_Stored data entries_:
━━━━━━━━

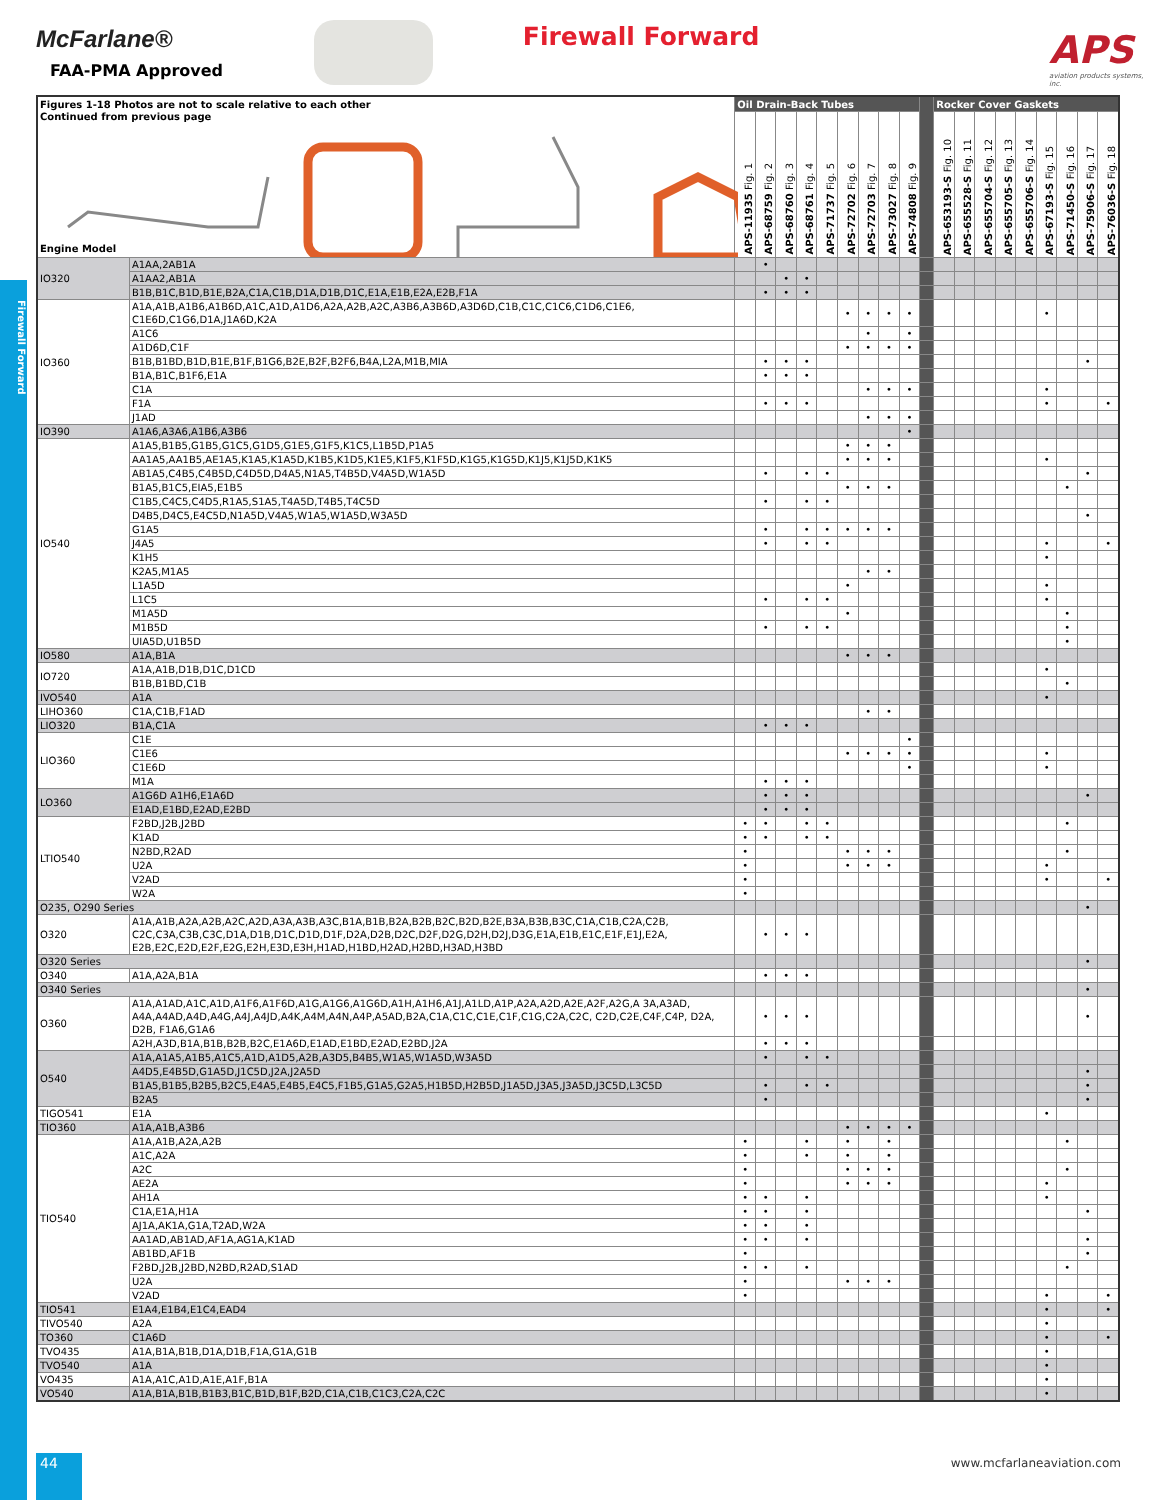Firewall Forward
McFarlane®
FAA-PMA Approved
Firewall Forward
APS
aviation products systems, inc.
| Figures 1-18 Photos are not to scale relative to each other Continued from previous page Engine Model | | Oil Drain-Back Tubes | | | | | | | | | | Rocker Cover Gaskets | | | | | | | | |
| --- | --- | --- | --- | --- | --- | --- | --- | --- | --- | --- | --- | --- | --- | --- | --- | --- | --- | --- | --- | --- |
| | | APS-11935 Fig. 1 | APS-68759 Fig. 2 | APS-68760 Fig. 3 | APS-68761 Fig. 4 | APS-71737 Fig. 5 | APS-72702 Fig. 6 | APS-72703 Fig. 7 | APS-73027 Fig. 8 | APS-74808 Fig. 9 | | APS-653193-S Fig. 10 | APS-655528-S Fig. 11 | APS-655704-S Fig. 12 | APS-655705-S Fig. 13 | APS-655706-S Fig. 14 | APS-67193-S Fig. 15 | APS-71450-S Fig. 16 | APS-75906-S Fig. 17 | APS-76036-S Fig. 18 |
| IO320 | A1AA,2AB1A | | • | | | | | | | | | | | | | | | | | |
| | A1AA2,AB1A | | | • | • | | | | | | | | | | | | | | | |
| | B1B,B1C,B1D,B1E,B2A,C1A,C1B,D1A,D1B,D1C,E1A,E1B,E2A,E2B,F1A | | • | • | • | | | | | | | | | | | | | | | |
| IO360 | A1A,A1B,A1B6,A1B6D,A1C,A1D,A1D6,A2A,A2B,A2C,A3B6,A3B6D,A3D6D,C1B,C1C,C1C6,C1D6,C1E6, C1E6D,C1G6,D1A,J1A6D,K2A | | | | | | • | • | • | • | | | | | | | • | | | |
| | A1C6 | | | | | | | • | | • | | | | | | | | | | |
| | A1D6D,C1F | | | | | | • | • | • | • | | | | | | | | | | |
| | B1B,B1BD,B1D,B1E,B1F,B1G6,B2E,B2F,B2F6,B4A,L2A,M1B,MIA | | • | • | • | | | | | | | | | | | | | | • | |
| | B1A,B1C,B1F6,E1A | | • | • | • | | | | | | | | | | | | | | | |
| | C1A | | | | | | | • | • | • | | | | | | | • | | | |
| | F1A | | • | • | • | | | | | | | | | | | | • | | | • |
| | J1AD | | | | | | | • | • | • | | | | | | | | | | |
| IO390 | A1A6,A3A6,A1B6,A3B6 | | | | | | | | | • | | | | | | | | | | |
| IO540 | A1A5,B1B5,G1B5,G1C5,G1D5,G1E5,G1F5,K1C5,L1B5D,P1A5 | | | | | | • | • | • | | | | | | | | | | | |
| | AA1A5,AA1B5,AE1A5,K1A5,K1A5D,K1B5,K1D5,K1E5,K1F5,K1F5D,K1G5,K1G5D,K1J5,K1J5D,K1K5 | | | | | | • | • | • | | | | | | | | • | | | |
| | AB1A5,C4B5,C4B5D,C4D5D,D4A5,N1A5,T4B5D,V4A5D,W1A5D | | • | | • | • | | | | | | | | | | | | | • | |
| | B1A5,B1C5,EIA5,E1B5 | | | | | | • | • | • | | | | | | | | | • | | |
| | C1B5,C4C5,C4D5,R1A5,S1A5,T4A5D,T4B5,T4C5D | | • | | • | • | | | | | | | | | | | | | | |
| | D4B5,D4C5,E4C5D,N1A5D,V4A5,W1A5,W1A5D,W3A5D | | | | | | | | | | | | | | | | | | • | |
| | G1A5 | | • | | • | • | • | • | • | | | | | | | | | | | |
| | J4A5 | | • | | • | • | | | | | | | | | | | • | | | • |
| | K1H5 | | | | | | | | | | | | | | | | • | | | |
| | K2A5,M1A5 | | | | | | | • | • | | | | | | | | | | | |
| | L1A5D | | | | | | • | | | | | | | | | | • | | | |
| | L1C5 | | • | | • | • | | | | | | | | | | | • | | | |
| | M1A5D | | | | | | • | | | | | | | | | | | • | | |
| | M1B5D | | • | | • | • | | | | | | | | | | | | • | | |
| | UIA5D,U1B5D | | | | | | | | | | | | | | | | | • | | |
| IO580 | A1A,B1A | | | | | | • | • | • | | | | | | | | | | | |
| IO720 | A1A,A1B,D1B,D1C,D1CD | | | | | | | | | | | | | | | | • | | | |
| | B1B,B1BD,C1B | | | | | | | | | | | | | | | | | • | | |
| IVO540 | A1A | | | | | | | | | | | | | | | | • | | | |
| LIHO360 | C1A,C1B,F1AD | | | | | | | • | • | | | | | | | | | | | |
| LIO320 | B1A,C1A | | • | • | • | | | | | | | | | | | | | | | |
| LIO360 | C1E | | | | | | | | | • | | | | | | | | | | |
| | C1E6 | | | | | | • | • | • | • | | | | | | | • | | | |
| | C1E6D | | | | | | | | | • | | | | | | | • | | | |
| | M1A | | • | • | • | | | | | | | | | | | | | | | |
| LO360 | A1G6D A1H6,E1A6D | | • | • | • | | | | | | | | | | | | | | • | |
| | E1AD,E1BD,E2AD,E2BD | | • | • | • | | | | | | | | | | | | | | | |
| LTIO540 | F2BD,J2B,J2BD | • | • | | • | • | | | | | | | | | | | | • | | |
| | K1AD | • | • | | • | • | | | | | | | | | | | | | | |
| | N2BD,R2AD | • | | | | | • | • | • | | | | | | | | | • | | |
| | U2A | • | | | | | • | • | • | | | | | | | | • | | | |
| | V2AD | • | | | | | | | | | | | | | | | • | | | • |
| | W2A | • | | | | | | | | | | | | | | | | | | |
| O235, O290 Series | | | | | | | | | | | | | | | | | | | • | |
| O320 | A1A,A1B,A2A,A2B,A2C,A2D,A3A,A3B,A3C,B1A,B1B,B2A,B2B,B2C,B2D,B2E,B3A,B3B,B3C,C1A,C1B,C2A,C2B, C2C,C3A,C3B,C3C,D1A,D1B,D1C,D1D,D1F,D2A,D2B,D2C,D2F,D2G,D2H,D2J,D3G,E1A,E1B,E1C,E1F,E1J,E2A, E2B,E2C,E2D,E2F,E2G,E2H,E3D,E3H,H1AD,H1BD,H2AD,H2BD,H3AD,H3BD | | • | • | • | | | | | | | | | | | | | | | |
| O320 Series | | | | | | | | | | | | | | | | | | | • | |
| O340 | A1A,A2A,B1A | | • | • | • | | | | | | | | | | | | | | | |
| O340 Series | | | | | | | | | | | | | | | | | | | • | |
| O360 | A1A,A1AD,A1C,A1D,A1F6,A1F6D,A1G,A1G6,A1G6D,A1H,A1H6,A1J,A1LD,A1P,A2A,A2D,A2E,A2F,A2G,A 3A,A3AD, A4A,A4AD,A4D,A4G,A4J,A4JD,A4K,A4M,A4N,A4P,A5AD,B2A,C1A,C1C,C1E,C1F,C1G,C2A,C2C, C2D,C2E,C4F,C4P, D2A, D2B, F1A6,G1A6 | | • | • | • | | | | | | | | | | | | | | • | |
| | A2H,A3D,B1A,B1B,B2B,B2C,E1A6D,E1AD,E1BD,E2AD,E2BD,J2A | | • | • | • | | | | | | | | | | | | | | | |
| O540 | A1A,A1A5,A1B5,A1C5,A1D,A1D5,A2B,A3D5,B4B5,W1A5,W1A5D,W3A5D | | • | | • | • | | | | | | | | | | | | | | |
| | A4D5,E4B5D,G1A5D,J1C5D,J2A,J2A5D | | | | | | | | | | | | | | | | | | • | |
| | B1A5,B1B5,B2B5,B2C5,E4A5,E4B5,E4C5,F1B5,G1A5,G2A5,H1B5D,H2B5D,J1A5D,J3A5,J3A5D,J3C5D,L3C5D | | • | | • | • | | | | | | | | | | | | | • | |
| | B2A5 | | • | | | | | | | | | | | | | | | | • | |
| TIGO541 | E1A | | | | | | | | | | | | | | | | • | | | |
| TIO360 | A1A,A1B,A3B6 | | | | | | • | • | • | • | | | | | | | | | | |
| TIO540 | A1A,A1B,A2A,A2B | • | | | • | | • | | • | | | | | | | | | • | | |
| | A1C,A2A | • | | | • | | • | | • | | | | | | | | | | | |
| | A2C | • | | | | | • | • | • | | | | | | | | | • | | |
| | AE2A | • | | | | | • | • | • | | | | | | | | • | | | |
| | AH1A | • | • | | • | | | | | | | | | | | | • | | | |
| | C1A,E1A,H1A | • | • | | • | | | | | | | | | | | | | | • | |
| | AJ1A,AK1A,G1A,T2AD,W2A | • | • | | • | | | | | | | | | | | | | | | |
| | AA1AD,AB1AD,AF1A,AG1A,K1AD | • | • | | • | | | | | | | | | | | | | | • | |
| | AB1BD,AF1B | • | | | | | | | | | | | | | | | | | • | |
| | F2BD,J2B,J2BD,N2BD,R2AD,S1AD | • | • | | • | | | | | | | | | | | | | • | | |
| | U2A | • | | | | | • | • | • | | | | | | | | | | | |
| | V2AD | • | | | | | | | | | | | | | | | • | | | • |
| TIO541 | E1A4,E1B4,E1C4,EAD4 | | | | | | | | | | | | | | | | • | | | • |
| TIVO540 | A2A | | | | | | | | | | | | | | | | • | | | |
| TO360 | C1A6D | | | | | | | | | | | | | | | | • | | | • |
| TVO435 | A1A,B1A,B1B,D1A,D1B,F1A,G1A,G1B | | | | | | | | | | | | | | | | • | | | |
| TVO540 | A1A | | | | | | | | | | | | | | | | • | | | |
| VO435 | A1A,A1C,A1D,A1E,A1F,B1A | | | | | | | | | | | | | | | | • | | | |
| VO540 | A1A,B1A,B1B,B1B3,B1C,B1D,B1F,B2D,C1A,C1B,C1C3,C2A,C2C | | | | | | | | | | | | | | | | • | | | |
44 www.mcfarlaneaviation.com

━━━━━━━━

_Task brief_:
Wherever the word "Series" appears in a line of the data, copy that line.

_The answer_:
| O235, O290 Series | | | | | | | | | | | | | | | | | | | • | |
| O320 Series | | | | | | | | | | | | | | | | | | | • | |
| O340 Series | | | | | | | | | | | | | | | | | | | • | |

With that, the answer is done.